Data ->
- - - - -
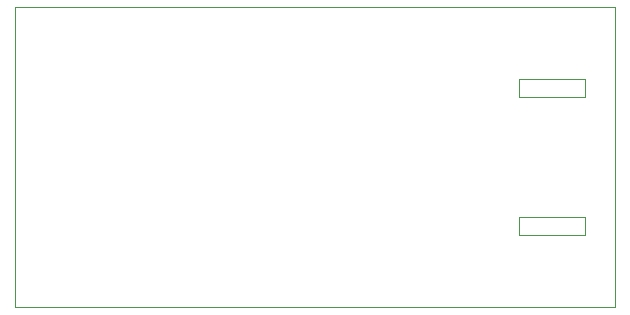
<source format=gbr>
%TF.GenerationSoftware,KiCad,Pcbnew,5.1.6-c6e7f7d~87~ubuntu18.04.1*%
%TF.CreationDate,2021-11-16T17:45:47+01:00*%
%TF.ProjectId,e-p-wifi-lf,652d702d-7769-4666-992d-6c662e6b6963,rev?*%
%TF.SameCoordinates,Original*%
%TF.FileFunction,Profile,NP*%
%FSLAX46Y46*%
G04 Gerber Fmt 4.6, Leading zero omitted, Abs format (unit mm)*
G04 Created by KiCad (PCBNEW 5.1.6-c6e7f7d~87~ubuntu18.04.1) date 2021-11-16 17:45:47*
%MOMM*%
%LPD*%
G01*
G04 APERTURE LIST*
%TA.AperFunction,Profile*%
%ADD10C,0.050000*%
%TD*%
G04 APERTURE END LIST*
D10*
X80772000Y-128524000D02*
X80772000Y-127000000D01*
X86360000Y-127000000D02*
X80772000Y-127000000D01*
X86360000Y-128524000D02*
X86360000Y-127000000D01*
X80772000Y-128524000D02*
X86360000Y-128524000D01*
X80772000Y-115316000D02*
X80772000Y-116840000D01*
X86360000Y-115316000D02*
X80772000Y-115316000D01*
X86360000Y-116840000D02*
X86360000Y-115316000D01*
X80772000Y-116840000D02*
X86360000Y-116840000D01*
X78740000Y-109220000D02*
X38100000Y-109220000D01*
X78740000Y-134620000D02*
X38100000Y-134620000D01*
X38100000Y-109220000D02*
X38100000Y-134620000D01*
X88900000Y-134620000D02*
X78740000Y-134620000D01*
X88900000Y-109220000D02*
X88900000Y-134620000D01*
X78740000Y-109220000D02*
X88900000Y-109220000D01*
M02*

</source>
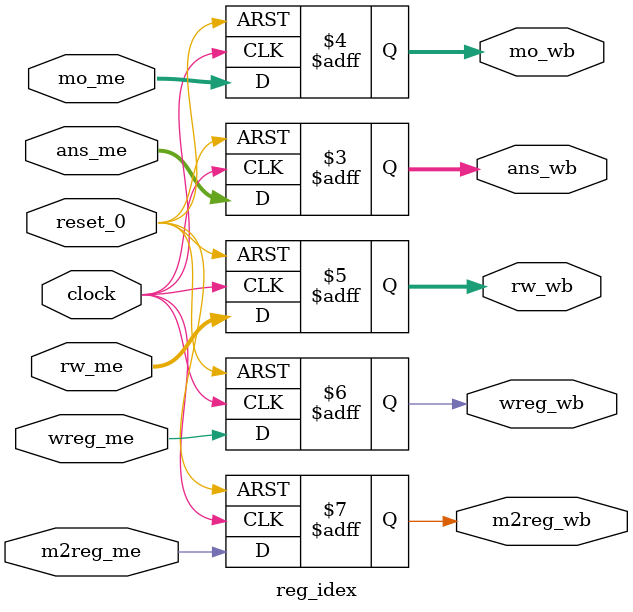
<source format=v>
/*
	
	Computer System (1) ------ Final Project
	MIPS 5-Level Pipeline CPU (Advanced)

	Author: 	Xu Yifei	&	Zhang Yiyi
	Stu. ID:	5130309056	&	5132409031
	Class: 		F1324004(ACM2013)
	College:	Zhiyuan College
	University: Shanghai Jiao Tong University

	File type:	Verilog --- Stage TRS
	File name:	Stage 4-5 --- ME->WB Register

	Version:
        0.1     2015/6/11    Version alpha;
		
*/

module reg_idex (clock, reset_0, ans_me, rw_me, wreg_me, m2reg_me, mo_me,
								 ans_wb, rw_wb, wreg_wb, m2reg_wb, mo_wb);

	input	[31:0]	ans_me, mo_me;
	input 	[4:0]	rw_me;
	input	wreg_me, m2reg_me;
	input	clock, reset_0;

	output	[31:0]	ans_wb, mo_wb;
	output 	[4:0]	rw_wb;
	output	wreg_wb, m2reg_wb;

	reg 	[31:0]	ans_wb, mo_wb;
	reg  	[4:0]	rw_wb;
	reg 	wreg_wb, m2reg_wb;

	always @(negedge reset_0 or posedge clock)
		if (reset_0 == 0) begin
			ans_wb <= 0;
			mo_wb <= 0;
			rw_wb <= 0;
			wreg_wb <= 0;
			m2reg_wb <= 0;
		end else begin
			ans_wb <= ans_me;
			mo_wb <= mo_me;
			rw_wb <= rw_me;
			wreg_wb <= wreg_me;
			m2reg_wb <= m2reg_me;
		end

endmodule
</source>
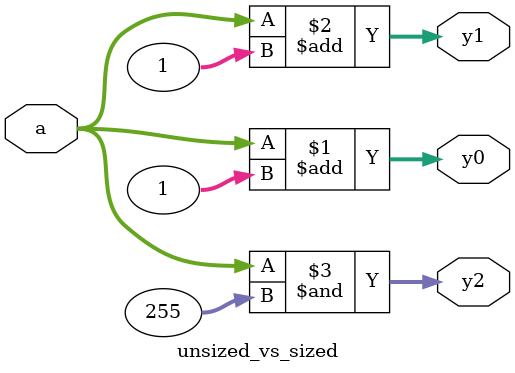
<source format=v>
module unsized_vs_sized(
  input  wire [31:0] a,
  output wire [31:0] y0,
  output wire [31:0] y1,
  output wire [31:0] y2
);
  // Unsized literal "1" (semantics depend on your rules)
  assign y0 = a + 1;

  // Sized, explicit
  assign y1 = a + 32'd1;

  // Another unsized constant
  assign y2 = a & 255;
endmodule

</source>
- - - - -
Instructions to follow ->
Using the data above, retype exactly and only the lines from the one containing "X86360000Y-115316000D02*" up to and including the one containing "if (reset_0 == 0) begin", with no pictures carried over.

Output of the task ->
X86360000Y-115316000D02*
X80772000Y-115316000D01*
X86360000Y-116840000D02*
X86360000Y-115316000D01*
X80772000Y-116840000D02*
X86360000Y-116840000D01*
X78740000Y-109220000D02*
X38100000Y-109220000D01*
X78740000Y-134620000D02*
X38100000Y-134620000D01*
X38100000Y-109220000D02*
X38100000Y-134620000D01*
X88900000Y-134620000D02*
X78740000Y-134620000D01*
X88900000Y-109220000D02*
X88900000Y-134620000D01*
X78740000Y-109220000D02*
X88900000Y-109220000D01*
M02*

</source>
<source format=v>
/*
	
	Computer System (1) ------ Final Project
	MIPS 5-Level Pipeline CPU (Advanced)

	Author: 	Xu Yifei	&	Zhang Yiyi
	Stu. ID:	5130309056	&	5132409031
	Class: 		F1324004(ACM2013)
	College:	Zhiyuan College
	University: Shanghai Jiao Tong University

	File type:	Verilog --- Stage TRS
	File name:	Stage 4-5 --- ME->WB Register

	Version:
        0.1     2015/6/11    Version alpha;
		
*/

module reg_idex (clock, reset_0, ans_me, rw_me, wreg_me, m2reg_me, mo_me,
								 ans_wb, rw_wb, wreg_wb, m2reg_wb, mo_wb);

	input	[31:0]	ans_me, mo_me;
	input 	[4:0]	rw_me;
	input	wreg_me, m2reg_me;
	input	clock, reset_0;

	output	[31:0]	ans_wb, mo_wb;
	output 	[4:0]	rw_wb;
	output	wreg_wb, m2reg_wb;

	reg 	[31:0]	ans_wb, mo_wb;
	reg  	[4:0]	rw_wb;
	reg 	wreg_wb, m2reg_wb;

	always @(negedge reset_0 or posedge clock)
		if (reset_0 == 0) begin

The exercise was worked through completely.